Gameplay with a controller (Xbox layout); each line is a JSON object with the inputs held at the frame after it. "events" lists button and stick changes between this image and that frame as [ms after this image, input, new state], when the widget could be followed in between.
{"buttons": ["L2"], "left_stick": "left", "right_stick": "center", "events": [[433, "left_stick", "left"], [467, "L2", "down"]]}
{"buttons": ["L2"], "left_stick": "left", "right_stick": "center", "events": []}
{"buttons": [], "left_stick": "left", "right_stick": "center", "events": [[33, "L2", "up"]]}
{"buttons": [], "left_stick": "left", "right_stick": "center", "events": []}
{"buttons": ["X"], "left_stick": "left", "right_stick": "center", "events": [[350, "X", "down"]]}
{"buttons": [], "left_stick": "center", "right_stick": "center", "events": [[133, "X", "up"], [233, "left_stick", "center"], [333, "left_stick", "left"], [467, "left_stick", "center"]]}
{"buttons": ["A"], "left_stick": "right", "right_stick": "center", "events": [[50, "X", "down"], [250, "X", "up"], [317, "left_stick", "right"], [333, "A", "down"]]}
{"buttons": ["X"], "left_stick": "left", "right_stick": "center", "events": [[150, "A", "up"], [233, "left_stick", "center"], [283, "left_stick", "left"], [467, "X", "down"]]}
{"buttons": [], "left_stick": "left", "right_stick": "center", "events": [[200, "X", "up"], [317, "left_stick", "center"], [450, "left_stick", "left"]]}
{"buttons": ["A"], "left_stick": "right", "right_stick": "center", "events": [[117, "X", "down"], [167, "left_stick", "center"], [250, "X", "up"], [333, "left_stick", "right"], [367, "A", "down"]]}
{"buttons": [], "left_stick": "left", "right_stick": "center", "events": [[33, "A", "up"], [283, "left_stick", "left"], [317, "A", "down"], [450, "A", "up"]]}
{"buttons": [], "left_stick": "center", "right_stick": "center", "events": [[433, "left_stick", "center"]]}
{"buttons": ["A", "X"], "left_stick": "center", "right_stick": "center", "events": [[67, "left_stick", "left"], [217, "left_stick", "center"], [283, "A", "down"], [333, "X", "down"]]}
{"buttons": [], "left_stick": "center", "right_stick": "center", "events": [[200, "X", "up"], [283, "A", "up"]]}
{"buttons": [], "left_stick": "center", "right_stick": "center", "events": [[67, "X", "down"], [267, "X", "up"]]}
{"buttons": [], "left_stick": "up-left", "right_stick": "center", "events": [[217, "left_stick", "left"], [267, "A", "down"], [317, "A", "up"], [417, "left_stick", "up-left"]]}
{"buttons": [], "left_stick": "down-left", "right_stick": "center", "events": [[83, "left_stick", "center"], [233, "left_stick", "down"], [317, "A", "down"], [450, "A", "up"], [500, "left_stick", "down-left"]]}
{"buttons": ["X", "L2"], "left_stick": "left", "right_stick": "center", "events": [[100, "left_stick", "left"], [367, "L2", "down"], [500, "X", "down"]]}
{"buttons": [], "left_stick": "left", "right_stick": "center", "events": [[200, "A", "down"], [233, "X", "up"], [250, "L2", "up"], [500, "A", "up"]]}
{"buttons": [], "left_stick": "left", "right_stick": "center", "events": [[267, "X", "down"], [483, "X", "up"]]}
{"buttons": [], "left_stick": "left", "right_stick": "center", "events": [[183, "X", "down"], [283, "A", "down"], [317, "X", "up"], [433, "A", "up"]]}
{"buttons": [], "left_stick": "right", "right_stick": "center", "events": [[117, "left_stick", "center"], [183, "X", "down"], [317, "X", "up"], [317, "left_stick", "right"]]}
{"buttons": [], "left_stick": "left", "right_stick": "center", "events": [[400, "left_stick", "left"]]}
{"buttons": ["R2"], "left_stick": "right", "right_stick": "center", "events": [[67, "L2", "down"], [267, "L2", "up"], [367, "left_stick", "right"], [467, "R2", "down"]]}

__YOUR ASSIGNMENT__:
Please give every entry again, precisely as it appears.

__RESPONSE AREA__:
Gameplay with a controller (Xbox layout); each line is a JSON object with the inputs held at the frame after it. "events" lists button and stick changes between this image and that frame as [ms after this image, input, new state], when the widget could be followed in between.
{"buttons": ["L2"], "left_stick": "left", "right_stick": "center", "events": [[433, "left_stick", "left"], [467, "L2", "down"]]}
{"buttons": ["L2"], "left_stick": "left", "right_stick": "center", "events": []}
{"buttons": [], "left_stick": "left", "right_stick": "center", "events": [[33, "L2", "up"]]}
{"buttons": [], "left_stick": "left", "right_stick": "center", "events": []}
{"buttons": ["X"], "left_stick": "left", "right_stick": "center", "events": [[350, "X", "down"]]}
{"buttons": [], "left_stick": "center", "right_stick": "center", "events": [[133, "X", "up"], [233, "left_stick", "center"], [333, "left_stick", "left"], [467, "left_stick", "center"]]}
{"buttons": ["A"], "left_stick": "right", "right_stick": "center", "events": [[50, "X", "down"], [250, "X", "up"], [317, "left_stick", "right"], [333, "A", "down"]]}
{"buttons": ["X"], "left_stick": "left", "right_stick": "center", "events": [[150, "A", "up"], [233, "left_stick", "center"], [283, "left_stick", "left"], [467, "X", "down"]]}
{"buttons": [], "left_stick": "left", "right_stick": "center", "events": [[200, "X", "up"], [317, "left_stick", "center"], [450, "left_stick", "left"]]}
{"buttons": ["A"], "left_stick": "right", "right_stick": "center", "events": [[117, "X", "down"], [167, "left_stick", "center"], [250, "X", "up"], [333, "left_stick", "right"], [367, "A", "down"]]}
{"buttons": [], "left_stick": "left", "right_stick": "center", "events": [[33, "A", "up"], [283, "left_stick", "left"], [317, "A", "down"], [450, "A", "up"]]}
{"buttons": [], "left_stick": "center", "right_stick": "center", "events": [[433, "left_stick", "center"]]}
{"buttons": ["A", "X"], "left_stick": "center", "right_stick": "center", "events": [[67, "left_stick", "left"], [217, "left_stick", "center"], [283, "A", "down"], [333, "X", "down"]]}
{"buttons": [], "left_stick": "center", "right_stick": "center", "events": [[200, "X", "up"], [283, "A", "up"]]}
{"buttons": [], "left_stick": "center", "right_stick": "center", "events": [[67, "X", "down"], [267, "X", "up"]]}
{"buttons": [], "left_stick": "up-left", "right_stick": "center", "events": [[217, "left_stick", "left"], [267, "A", "down"], [317, "A", "up"], [417, "left_stick", "up-left"]]}
{"buttons": [], "left_stick": "down-left", "right_stick": "center", "events": [[83, "left_stick", "center"], [233, "left_stick", "down"], [317, "A", "down"], [450, "A", "up"], [500, "left_stick", "down-left"]]}
{"buttons": ["X", "L2"], "left_stick": "left", "right_stick": "center", "events": [[100, "left_stick", "left"], [367, "L2", "down"], [500, "X", "down"]]}
{"buttons": [], "left_stick": "left", "right_stick": "center", "events": [[200, "A", "down"], [233, "X", "up"], [250, "L2", "up"], [500, "A", "up"]]}
{"buttons": [], "left_stick": "left", "right_stick": "center", "events": [[267, "X", "down"], [483, "X", "up"]]}
{"buttons": [], "left_stick": "left", "right_stick": "center", "events": [[183, "X", "down"], [283, "A", "down"], [317, "X", "up"], [433, "A", "up"]]}
{"buttons": [], "left_stick": "right", "right_stick": "center", "events": [[117, "left_stick", "center"], [183, "X", "down"], [317, "X", "up"], [317, "left_stick", "right"]]}
{"buttons": [], "left_stick": "left", "right_stick": "center", "events": [[400, "left_stick", "left"]]}
{"buttons": ["R2"], "left_stick": "right", "right_stick": "center", "events": [[67, "L2", "down"], [267, "L2", "up"], [367, "left_stick", "right"], [467, "R2", "down"]]}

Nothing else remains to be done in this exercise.